Welcome

This blog is about a new walk with my husband Rick & I since he was diagnosed with ALS (Amyotrophic Lateral Sclerosis) or Lou Gehrig's Disease or MND (Motor Neuron Disease) on February 1, 2008.

This blog was started as a way to keep our family and friends and anyone else interested in our battle with ALS updated.
So as you read this blog please keep us in your hearts and prayers.

The blog starts from the most current to the oldest entry. Rick has started to blog now also as of April 1,2008 so this site has become officially "our blog".

My dearest husband Rick passed away on August 13, 2010,
2 1/2 yrs after diagnosis. Now I have to learn how to walk in the courage, strength and bravery that he did in fighting this disease. He promised me he would be waiting for me in eternity on a park bench. Together Forever!

Monday, June 2, 2008

Joan here....Off we go Ho Ho Ho!

Rick and I woke up this morning to the sun streaming in through our bedroom window. What a beautiful glorious day to head out on our trip! As we sat in bed having our morning coffee and talking (our usual). I noticed that Rick was opening and closing one of his hands and staring at it a lot. I asked him if his hands were giving him trouble. He said that he noticed that his left hand was "different" lately. We have noticed that both his hands do shake now a lot but this was something still different.

Tears began to stream down my face at that point. I can't imagine how Rick felt. Just plain sadness thinking where this will be leading soon. There is a saying..."you can run but you can't hide". Rick told me that he is so very happy and thankful that I am here by his side. We are just so happy we have each other. I relish each word he speaks and try to lock it in my memory so as to never forget! We both know we have one "h" of a ride ahead of us!

Rick mentioned that the thought of our plane crashing used to be a horrifying thought but on this morning it didn't seem such a bad thought anymore---except for the other poor folks on the plane that is! So with stiff upper lips we proceeded to discuss our trip knowing only full well that we need to enjoy every moment while we have it!

Fear of Packing...hmm...if anyone has this phobia you will know exactly the anguish that I am going through to get our "stuff" packed. I have packed so far 2 large , 1 medium, and one carry on suitcase. All of which are closed by standing on the suitcases to zip them up! We are only gone for 6 days with 2 of them travelling.

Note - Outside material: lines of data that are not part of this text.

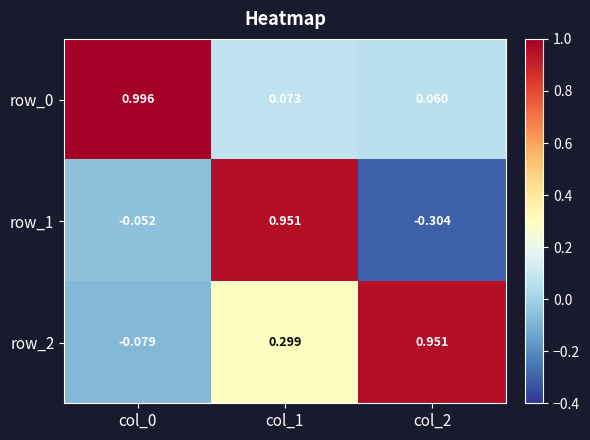

Is the value of row_2 at col_0 greater than the value of row_1 at col_0?

No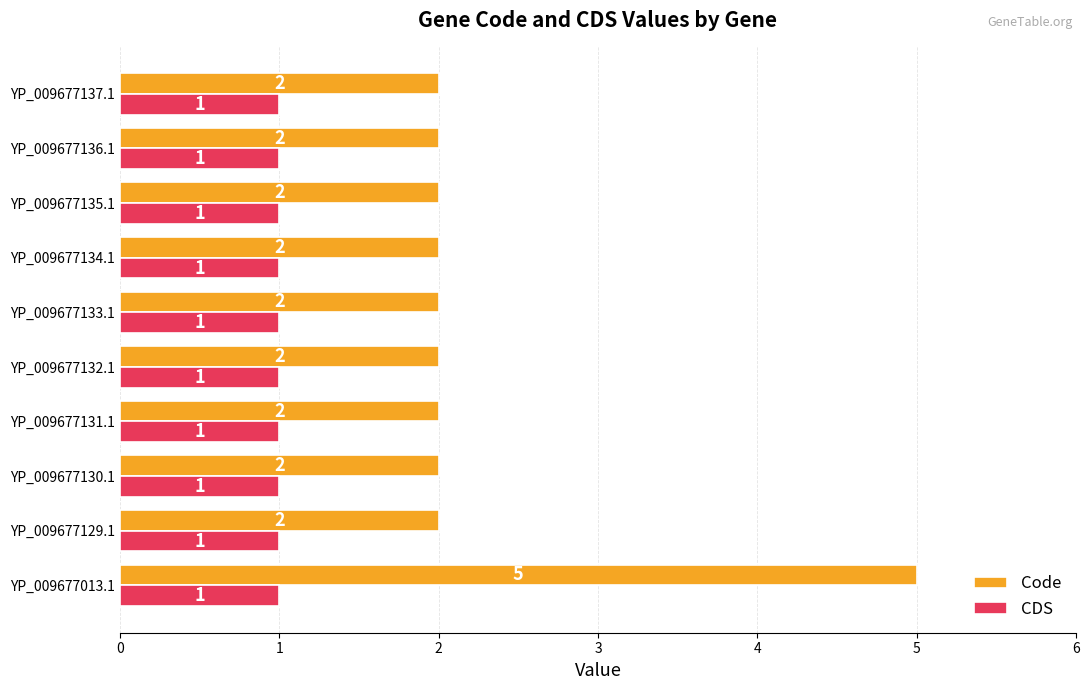

How many Code values are between 2 and 3?

9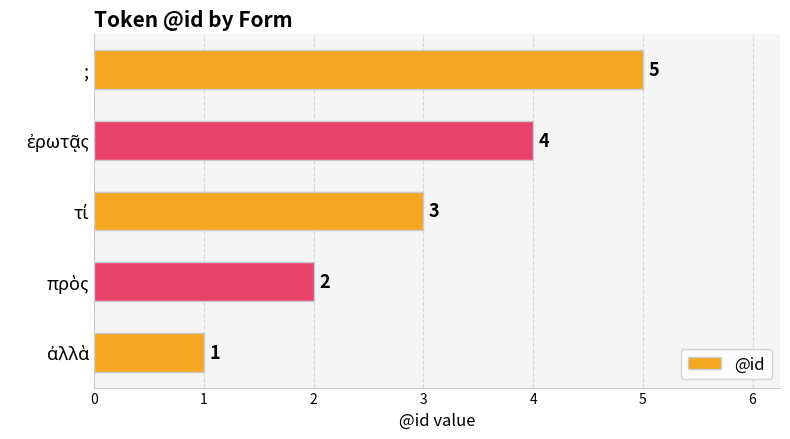

How many values are between 2 and 4?

3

Yikes!!! Rick just laughs.

Rick doesn't say a word about how I can't decide what to pack...hot clothes, cool clothes, and shoes...oh yeah....lots of shoes!!! His solution to my dilemma is very simple and easy to fix. He says "Joan, don't worry about it, it's okay, just get another suitcase". The joke is on me though these days. He used to be the one to lug these things all around. Guess who is doing that now??? I thought about that as I packed and ended up actually putting some clothes back into the closet. That put some real perspective into the packing.

It will be our first trip with Rick and I and "Ineeda". Tia informed us that the "Ineeda" actually stood for "I need a cure for ALS", not "I need a million dollars" as I previously had written. For those of you who don't know, the grandgirls named Rick's wheelchair "Ineeda" and his cane "Max".

Some more reality hit this morning as I began to lug the suitcases to the door, hmm, 3 heavy suitcase, heavy carry on, a wheelchair and cane. Our travelling has definitely taken on a different look and feel. It is hard to describe what goes on internally during one of these moments. Looking at the pile of luggage standing at the door right now, I sure hope the cab that takes us to the airport comes with a very very big trunk!